Chertsey Tales Part Twenty

Chertsey Tales Part Twenty.

Fish, surprisingly, is off the ration, and this Saturday morning, we heard that they had some fish in Proctors up near St Peters Church. This sort of news goes round Chertsey like a whirlwind—so here I am at the top of the town, I can already smell the fish and chips before I turn the corner at Agnew Nicholson the chemist. Then I see the long queue going past Mr Gibbon’s, the butcher almost to the Church. It’s only twelve o’clock and the fish shop is not even open yet. There is a lot of chatter going on—not moaning or anything like that, more remembering things that had happened just a few months ago. I have always been a good listener; some would say I’m just nosey. It is quite surprising what ladies talk about though. 

The talking suddenly stops, I thought at first that we would soon be moving along. The lady in front of me started to shake, I could see her dress flapping, I thought she was having some sort of a fit.

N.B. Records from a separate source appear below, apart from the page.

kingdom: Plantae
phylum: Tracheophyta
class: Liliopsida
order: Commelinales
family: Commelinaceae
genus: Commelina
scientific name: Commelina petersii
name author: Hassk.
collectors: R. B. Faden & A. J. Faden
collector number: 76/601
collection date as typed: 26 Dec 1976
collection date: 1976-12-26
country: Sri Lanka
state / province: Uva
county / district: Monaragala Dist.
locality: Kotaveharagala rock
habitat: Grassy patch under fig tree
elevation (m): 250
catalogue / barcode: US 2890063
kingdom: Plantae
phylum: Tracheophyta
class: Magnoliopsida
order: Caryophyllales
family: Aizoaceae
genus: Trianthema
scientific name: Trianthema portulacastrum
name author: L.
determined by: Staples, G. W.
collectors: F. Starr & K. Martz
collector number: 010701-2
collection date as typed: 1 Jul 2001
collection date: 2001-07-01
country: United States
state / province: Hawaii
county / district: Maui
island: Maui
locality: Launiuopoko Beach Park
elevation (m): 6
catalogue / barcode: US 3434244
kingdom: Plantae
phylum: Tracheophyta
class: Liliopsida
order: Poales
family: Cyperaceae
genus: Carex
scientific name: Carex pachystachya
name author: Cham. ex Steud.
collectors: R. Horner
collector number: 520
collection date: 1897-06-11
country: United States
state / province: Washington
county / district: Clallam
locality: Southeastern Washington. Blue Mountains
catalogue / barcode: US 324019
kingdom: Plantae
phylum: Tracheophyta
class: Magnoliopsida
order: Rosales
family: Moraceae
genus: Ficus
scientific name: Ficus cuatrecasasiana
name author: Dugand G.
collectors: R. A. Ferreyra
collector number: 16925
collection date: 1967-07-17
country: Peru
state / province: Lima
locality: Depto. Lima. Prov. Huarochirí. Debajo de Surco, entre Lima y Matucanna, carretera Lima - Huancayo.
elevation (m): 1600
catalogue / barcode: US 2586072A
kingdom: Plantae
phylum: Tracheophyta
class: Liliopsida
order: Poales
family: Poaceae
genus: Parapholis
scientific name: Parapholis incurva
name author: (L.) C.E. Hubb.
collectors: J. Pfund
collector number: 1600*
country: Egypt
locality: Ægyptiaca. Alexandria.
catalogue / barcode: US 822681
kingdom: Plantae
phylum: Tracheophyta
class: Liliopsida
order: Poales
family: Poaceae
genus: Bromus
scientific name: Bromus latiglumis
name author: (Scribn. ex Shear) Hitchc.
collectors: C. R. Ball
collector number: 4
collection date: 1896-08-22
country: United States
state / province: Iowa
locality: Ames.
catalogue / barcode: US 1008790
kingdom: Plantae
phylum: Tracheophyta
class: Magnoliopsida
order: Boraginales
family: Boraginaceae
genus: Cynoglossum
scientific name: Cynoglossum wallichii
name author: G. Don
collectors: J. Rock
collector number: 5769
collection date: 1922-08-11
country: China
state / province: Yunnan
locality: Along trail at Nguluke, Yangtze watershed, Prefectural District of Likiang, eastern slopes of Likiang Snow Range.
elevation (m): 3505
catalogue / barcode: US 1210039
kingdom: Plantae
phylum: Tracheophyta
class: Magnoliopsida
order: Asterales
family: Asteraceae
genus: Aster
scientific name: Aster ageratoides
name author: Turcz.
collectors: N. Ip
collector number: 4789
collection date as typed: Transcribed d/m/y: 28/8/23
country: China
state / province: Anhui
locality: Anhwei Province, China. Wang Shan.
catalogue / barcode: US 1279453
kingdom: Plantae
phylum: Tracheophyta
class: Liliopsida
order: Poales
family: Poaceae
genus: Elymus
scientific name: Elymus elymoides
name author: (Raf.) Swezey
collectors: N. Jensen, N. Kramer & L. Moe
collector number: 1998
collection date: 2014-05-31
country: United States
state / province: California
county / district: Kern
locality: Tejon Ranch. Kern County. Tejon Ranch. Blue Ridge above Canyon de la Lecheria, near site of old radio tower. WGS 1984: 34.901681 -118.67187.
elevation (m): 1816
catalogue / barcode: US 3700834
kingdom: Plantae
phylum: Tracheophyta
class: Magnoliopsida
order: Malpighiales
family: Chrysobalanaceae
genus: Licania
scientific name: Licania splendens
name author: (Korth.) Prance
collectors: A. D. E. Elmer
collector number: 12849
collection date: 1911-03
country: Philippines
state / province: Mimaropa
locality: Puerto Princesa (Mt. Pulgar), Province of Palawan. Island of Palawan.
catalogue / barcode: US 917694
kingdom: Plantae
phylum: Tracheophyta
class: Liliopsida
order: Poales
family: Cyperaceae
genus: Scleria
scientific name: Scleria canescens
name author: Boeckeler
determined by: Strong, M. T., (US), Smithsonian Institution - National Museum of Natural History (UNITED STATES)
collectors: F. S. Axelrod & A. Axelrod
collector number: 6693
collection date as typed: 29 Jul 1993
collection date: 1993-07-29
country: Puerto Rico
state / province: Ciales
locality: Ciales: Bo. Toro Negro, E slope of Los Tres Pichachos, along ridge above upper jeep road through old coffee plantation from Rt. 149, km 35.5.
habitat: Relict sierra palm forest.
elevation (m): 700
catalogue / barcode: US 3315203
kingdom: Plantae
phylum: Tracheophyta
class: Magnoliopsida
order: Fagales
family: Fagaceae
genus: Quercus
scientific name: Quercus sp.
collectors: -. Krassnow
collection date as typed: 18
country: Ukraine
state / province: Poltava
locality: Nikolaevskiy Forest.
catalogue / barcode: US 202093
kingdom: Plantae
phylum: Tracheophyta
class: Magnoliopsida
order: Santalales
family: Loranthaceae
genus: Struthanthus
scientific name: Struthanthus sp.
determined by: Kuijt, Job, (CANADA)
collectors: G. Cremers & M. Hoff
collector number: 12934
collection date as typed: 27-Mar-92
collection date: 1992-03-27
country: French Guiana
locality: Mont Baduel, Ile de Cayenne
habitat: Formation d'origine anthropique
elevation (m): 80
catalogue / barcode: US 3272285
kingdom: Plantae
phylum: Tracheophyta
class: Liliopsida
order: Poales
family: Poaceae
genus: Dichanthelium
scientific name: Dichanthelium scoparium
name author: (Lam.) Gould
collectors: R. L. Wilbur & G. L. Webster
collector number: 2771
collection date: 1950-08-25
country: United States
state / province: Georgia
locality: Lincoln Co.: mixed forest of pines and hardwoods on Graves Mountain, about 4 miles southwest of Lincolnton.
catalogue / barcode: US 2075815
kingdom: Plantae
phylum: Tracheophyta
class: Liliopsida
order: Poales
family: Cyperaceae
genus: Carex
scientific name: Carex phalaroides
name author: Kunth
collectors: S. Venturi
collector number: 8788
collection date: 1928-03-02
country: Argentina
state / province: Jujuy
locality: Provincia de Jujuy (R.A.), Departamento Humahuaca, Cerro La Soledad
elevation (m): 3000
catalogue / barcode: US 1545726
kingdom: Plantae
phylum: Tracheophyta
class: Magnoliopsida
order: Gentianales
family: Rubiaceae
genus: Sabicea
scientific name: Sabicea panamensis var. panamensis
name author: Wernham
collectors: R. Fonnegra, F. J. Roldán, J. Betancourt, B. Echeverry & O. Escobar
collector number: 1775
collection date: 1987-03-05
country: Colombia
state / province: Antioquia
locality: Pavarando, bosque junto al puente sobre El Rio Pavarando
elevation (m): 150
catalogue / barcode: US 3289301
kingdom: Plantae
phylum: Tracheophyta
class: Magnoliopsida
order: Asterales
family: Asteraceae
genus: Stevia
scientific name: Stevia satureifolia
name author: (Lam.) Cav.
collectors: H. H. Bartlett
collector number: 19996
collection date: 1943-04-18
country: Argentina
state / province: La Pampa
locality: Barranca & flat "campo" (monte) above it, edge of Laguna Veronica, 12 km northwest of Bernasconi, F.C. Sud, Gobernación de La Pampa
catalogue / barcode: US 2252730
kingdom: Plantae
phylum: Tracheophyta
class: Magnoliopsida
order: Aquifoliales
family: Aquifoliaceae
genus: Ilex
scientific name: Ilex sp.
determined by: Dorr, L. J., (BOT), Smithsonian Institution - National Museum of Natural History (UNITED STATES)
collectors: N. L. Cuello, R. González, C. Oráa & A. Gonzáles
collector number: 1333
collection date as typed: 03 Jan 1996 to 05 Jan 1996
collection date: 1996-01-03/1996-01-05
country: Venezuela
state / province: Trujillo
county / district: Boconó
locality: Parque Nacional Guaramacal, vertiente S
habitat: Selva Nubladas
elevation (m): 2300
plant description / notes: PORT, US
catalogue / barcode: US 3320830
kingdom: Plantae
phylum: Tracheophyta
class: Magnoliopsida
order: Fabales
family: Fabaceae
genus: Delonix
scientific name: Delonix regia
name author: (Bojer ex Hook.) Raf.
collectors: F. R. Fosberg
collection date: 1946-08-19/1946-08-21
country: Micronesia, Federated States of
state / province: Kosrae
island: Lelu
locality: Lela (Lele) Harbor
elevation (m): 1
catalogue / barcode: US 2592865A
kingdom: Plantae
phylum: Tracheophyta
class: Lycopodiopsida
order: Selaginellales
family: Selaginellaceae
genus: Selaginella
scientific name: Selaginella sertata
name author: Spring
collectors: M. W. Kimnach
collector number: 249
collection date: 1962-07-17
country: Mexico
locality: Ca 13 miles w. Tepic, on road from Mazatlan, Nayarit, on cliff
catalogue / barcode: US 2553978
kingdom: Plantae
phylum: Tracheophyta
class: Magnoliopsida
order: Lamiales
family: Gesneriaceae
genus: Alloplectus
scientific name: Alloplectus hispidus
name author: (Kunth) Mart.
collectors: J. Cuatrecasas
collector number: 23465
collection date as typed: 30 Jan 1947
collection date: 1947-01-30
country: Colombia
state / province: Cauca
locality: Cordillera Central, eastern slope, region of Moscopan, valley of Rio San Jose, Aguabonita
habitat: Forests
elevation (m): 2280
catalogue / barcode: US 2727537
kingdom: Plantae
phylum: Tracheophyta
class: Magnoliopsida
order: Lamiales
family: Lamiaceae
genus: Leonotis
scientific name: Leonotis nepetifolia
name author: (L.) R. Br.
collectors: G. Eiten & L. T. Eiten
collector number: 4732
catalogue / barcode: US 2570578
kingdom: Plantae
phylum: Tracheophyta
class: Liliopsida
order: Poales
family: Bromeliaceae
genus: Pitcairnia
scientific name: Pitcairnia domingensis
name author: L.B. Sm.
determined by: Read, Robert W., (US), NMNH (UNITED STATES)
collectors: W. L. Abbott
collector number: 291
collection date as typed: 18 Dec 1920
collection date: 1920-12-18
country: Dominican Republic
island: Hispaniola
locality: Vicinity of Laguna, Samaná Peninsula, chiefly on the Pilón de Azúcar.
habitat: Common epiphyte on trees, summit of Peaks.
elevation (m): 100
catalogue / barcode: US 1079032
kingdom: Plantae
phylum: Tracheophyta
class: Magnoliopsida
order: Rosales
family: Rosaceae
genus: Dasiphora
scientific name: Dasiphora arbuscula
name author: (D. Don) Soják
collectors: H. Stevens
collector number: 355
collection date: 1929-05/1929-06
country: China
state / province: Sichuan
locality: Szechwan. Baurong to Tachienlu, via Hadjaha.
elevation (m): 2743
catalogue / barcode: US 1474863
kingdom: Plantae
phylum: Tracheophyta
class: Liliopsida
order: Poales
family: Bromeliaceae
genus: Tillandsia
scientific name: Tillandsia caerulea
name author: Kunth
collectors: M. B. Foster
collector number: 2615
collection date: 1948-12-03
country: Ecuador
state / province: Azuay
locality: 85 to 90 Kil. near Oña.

Looking up I can see this little MG sports car that is waiting in the road next to the queue, in the passenger seat is an RAF officer, he is very young looking, I should think not much older than my brother Bernard. 

He turned to look directly at me, then I see why the ladies have gone quiet. One side of his face is perfectly normal while the other side is hardly recognisable as a face. The skin is distorted and very red, he has bandages around his neck and on his hands. 

Up to that moment I thought of the war as if it was exciting or even glamorous just like the films I saw in the Picture Palace. The sight of that young Airman has made it anything but.

The thought of eating fish and chips is the last thing I feel like doing. I leave the ladies still talking about the young Airman and go home. I will tell Mum that they had sold out, which would probably have been true, looking at the length of the queue.

      Wounded soldiers are now a regular sight, they are back from the early battles of the war. They are kitted out in Royal blue uniforms, with white shirts and red ties, some of them are just about able to walk, but still laughing and joking despite their wounds.

   St Peters Hospital, a military hospital, is about a mile away. This must have been a marathon for some of the men, but with the help of their mates and their spirit, they walked in and were met with lots of back slapping and hand shaking, every-one of them a hero to us.

The news reporter and the announcer’s seemed to give us good news first and then some bad news, like when an allied ship had been lost. The next morning my mum’s friend, Mrs Edwards, came round to tell us that her husband was on one of these ships. Everyone one was crying. Mrs Edwards just sat and stared at the floor; she said that the ship had sunk with ‘all hands’ meaning that there would be no survivors. She was the only one not crying, it was the first time that I had known of any family losing someone.

Later that week, a bomb fell near Chertsey bridge; it landed in the drive of a big house. In the lodge of this house was a family of evacuees. The mother gathered her three young daughters and fled. They had lived in London and had come to Chertsey for safety. They were re-housed in a small shop in Windsor Street next to the fish shop.  She said she felt safer there and thought that Chertsey bridge was always a target for the bombers. 

There seems no escaping fro this war.

Author: madeinchertsey

Born in 1932, this is a collection of stories of my childhood growing up in Chertsey, and some stories of my later life.